Celia A. Shapiro’s photographs entitled, The Last Supper meditate on the violent paradox of justice and retribution. Recreating the requested last meals of executed prisoners, the work reflects on the symbol of the meal as life-giving and the subsequent execution as life-taking. The body politic is giving sustenance to the body condemned.
Employing the syntax of scientific observation, John Pinderhughes’, Nate Larson’s, and Talia Greene’s work investigates the relationship between the natural world, science and the human body. John Pinderhughes’ black and white photographic series Burnt Offerings, involves the saving of social detritus, the study of borrowed time, the stripping down of a physical object to bear its soul and the graphic interplay of light and line with emotional scrutiny. Outwardly, each image is a diary, a borrowed moment, a suspended fragment, a holding close of time and social involvement. Each object, stripped to its essence, invokes the chorus of human relationships.

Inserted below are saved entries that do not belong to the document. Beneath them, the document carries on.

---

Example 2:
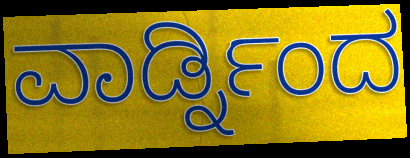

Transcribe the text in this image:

ವಾರ್ಡ್ನಿಂದ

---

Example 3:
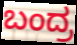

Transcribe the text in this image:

ಬಂದ್ರ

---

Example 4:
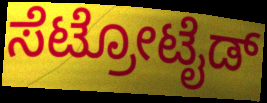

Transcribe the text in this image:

ಸೆಟ್ರೋಟೈಡ್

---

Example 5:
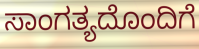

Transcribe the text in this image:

ಸಾಂಗತ್ಯದೊಂದಿಗೆ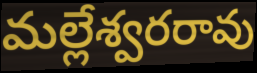
మల్లేశ్వరరావు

Nate Larson’s photographs reveal what is unseen to the human eye. Invented in 1939 by Seymon Kirlian, Kirlian photography is a process that passes electricity through an object to produce an image on photographic film or paper, without the use of light. The photosensitized material records multicolored electrical emanations from the object, which some refer to as auras or biofields. Some experimenters believe that the photographs give physical form to psychic energy. Others believe that it reveals the etheric body, one of the layers of the aura thought to permeate all animate objects.

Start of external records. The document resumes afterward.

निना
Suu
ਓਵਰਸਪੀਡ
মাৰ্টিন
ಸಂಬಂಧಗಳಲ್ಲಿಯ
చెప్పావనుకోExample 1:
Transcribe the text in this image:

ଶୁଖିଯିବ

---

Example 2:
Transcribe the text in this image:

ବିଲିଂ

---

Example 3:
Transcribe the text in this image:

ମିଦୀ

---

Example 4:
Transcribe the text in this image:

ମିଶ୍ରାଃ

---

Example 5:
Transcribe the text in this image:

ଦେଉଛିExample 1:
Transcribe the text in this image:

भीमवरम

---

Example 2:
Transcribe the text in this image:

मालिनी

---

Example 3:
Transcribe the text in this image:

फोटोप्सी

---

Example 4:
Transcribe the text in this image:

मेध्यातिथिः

Examining the tenuous relationship between observation, preservation and the human desire to control nature, Talia Greene’s digital prints question the ways in which we interact with nature, our attempts to study and ultimately destroy it. In the series Observation/Preservation, the artist highlights vulnerability, and the implicit violence inherent in the urge to observe and control. The prints portray an unsettling juxtaposition of bugs before and after their dismemberment, asking the viewer to empathize with the insect, as well as with the urge to scrutinize it.
Together the works on view evoke a vivid glance into human existence and the symbiotic relationship between the corporeal body and its place in nature and culture.
– Colette Copeland
Colette Copeland is a multi-media artist who teaches visual studies, art writing and photography at University of Pennsylvania and critical theory at the University of the Arts in Philadelphia. She received her BFA from Pratt Institute in New York and her MFA from Syracuse University. She is the recipient of a Leeway Foundation Award for Art & Change. Her photographic and video installations have been exhibited extensively both nationally and internationally. Copeland writes a column for the photography journal Fotophile Magazine and contributes to Exposure Journal and The Photo Review. In addition to her other activities, Copeland is the Chairperson of the Mid-Atlantic Region of the Society for Photographic Education. She lives in Media, PA with her husband and two children. She has been obsessed with the macabre and death since childhood.